Administrateur(trice) de programme principal(e), CRDI

Fawad Akbari

Senior Program Manager, Aga Khan Foundation Canada

La pandémie de COVID-19 a montré comment une menace sanitaire mondiale peut rapidement saper les progrès du développement et faire payer un lourd tribut aux personnes les plus vulnérables du monde, notamment aux pauvres des zones urbaines à faible revenu, aux populations déplacées et aux victimes d’une mauvaise gouvernance, de catastrophes et de conflits armés, qui ont subi les contrecoups des efforts déployés pour contenir cette pandémie.

Pendant des décennies, ces groupes marginalisés ont été au centre de l’aide humanitaire, de l’aide au développement  et des efforts visant à favoriser la paix et la sécurité à l’échelle mondiale. Toutefois, ces trois secteurs ont souvent travaillé chacun de son côté. Ils requièrent désormais une plus grande collaboration et davantage d’innovation pour soutenir les transitions de sortie de crise, pour avoir un impact significatif et durable sur la santé et le bien-être, et pour promouvoir l’égalité des genres.

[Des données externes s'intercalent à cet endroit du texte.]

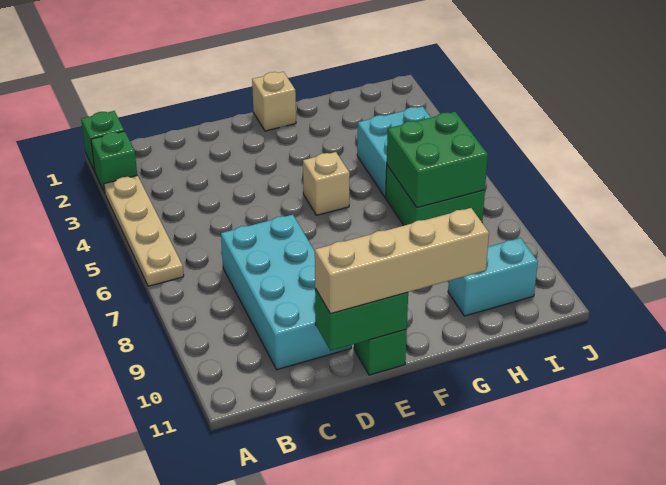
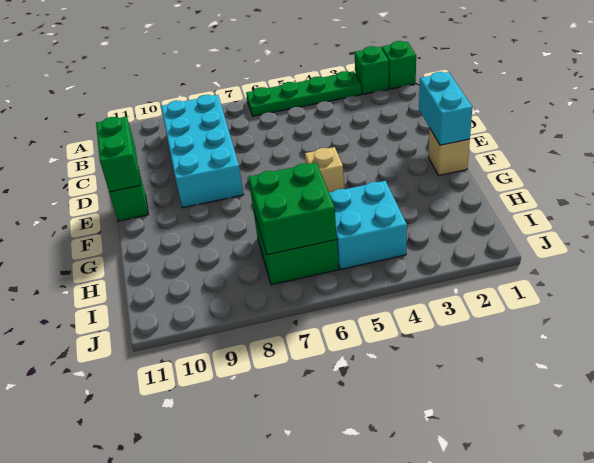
tan 1x4 plate [104,175,184,286] -> green 1x4 plate [246,71,362,116]
cyan 2x4 brick [221,215,351,370] -> cyan 2x4 brick turned to [161,95,244,208]
tan 1x4 brick [315,208,489,314] -> none
cyan 1x2 brick [448,238,538,316] -> cyan 1x2 brick moved to [419,72,472,145]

La Banque mondiale estime que deux tiers des pauvres du monde vivront dans des environnements caractérisés par la fragilité, les conflits et la violence d’ici 2030. Ces dernières années, le nombre de personnes déplacées a augmenté et les pays à revenu faible ou intermédiaire qui étaient déjà confrontés à leurs propres problèmes intérieurs accueillent désormais 84 % des 25,4 millions de réfugiés dans le monde, selon l’Agence des Nations Unies pour les réfugiés. Des plateformes internationales telles que le Pacte mondial sur les réfugiés et le Forum mondial sur les réfugiés ont fait référence à la nécessité, pour les acteurs de l’aide humanitaire, de l’aide au développement et du renforcement de la paix et de la sécurité, de travailler ensemble. L’appel à une convergence des secteurs dans ce « triple nexus » a eu jusqu’à présent un effet limité sur les politiques et la programmation, mais la recherche peut fournir des renseignements clés sur la manière dont les secteurs peuvent améliorer la collaboration et prendre des décisions fondées sur des données probantes.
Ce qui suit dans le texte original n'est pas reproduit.